Thursday, April 24, 2008

Letters of a Portuguese Nun: Uncovering the Mystery Behind a 17th Century Forbidden Love by Myriam Cyr

I just got back from the library (returned Authentic Happiness and The Happiness Hypothesis) and of course I couldn't leave without picking up yet another book:

Letters of a Portuguese Nun: Uncovering the Mystery Behind a 17th Century Forbidden Love by Myriam Cyr

I read the title and I had to borrow it.

Here's what this real life story is about. In 1669, a Paris bookseller published a dainty volume called Portuguese Letters. The five letters were addressed to an unnamed French Officer who had been stationed in Portugal, where, between battles, he met, seduced and then left a beautiful twenty-six-year-old nun called Mariana.

It was small enough to fit in the palm of a hand or in a shirt pocket, but its passionate story inspired poets, painters, and academics for hundreds of years.

The inside flap cover says:
The letters spoke of love in a manner direct and unapologetic, unequivocally sensual and sexual, sending shivers through the sophisticated stratums of polite society. When they were made public in the salons of Paris, people assumed they were the fictional creation of a French aristocrat. The consensus was that no woman could write words of such stunning truth and beauty. The volume became a best seller while the officer [to whom the letters were written] maintained a chivalrous silence until his death.

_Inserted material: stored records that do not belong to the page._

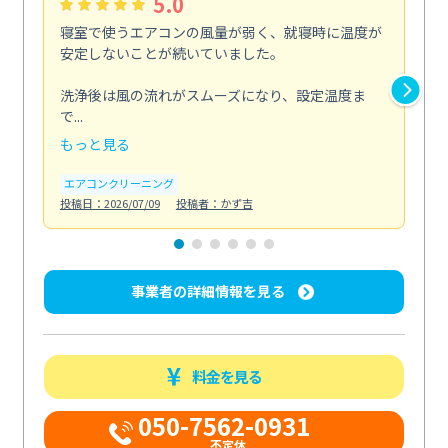
5.0
寝室で使うエアコンの風量が弱く、就寝時に温度が
平
安定しないことが続いていました。
休
り
洗浄後は風の流れがスムーズになり、設定温度ま
で...
床の
もっと見る
も
エアコンクリーニング
お
投稿日：2026/07/09
投稿者：かず吉
投稿日
事業者の詳細情報を見る
料金を見る
050-7562-0931
不定休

The author first heard about these letters in the form of a play at Montreal’s Théâtre de Quat’ Sous and this book is the result of her three year investigation into the mystery surround these letters.

Cyr concludes that the nun, Mariana Alcoforado, existed and that the passionate letters were all her own work.

Click here to read an excerpt on the NPR website.

Sounds very intriguing to me! I'm looking forward to reading it...though I've got 11 other books that I'm planning on reading before I get to it.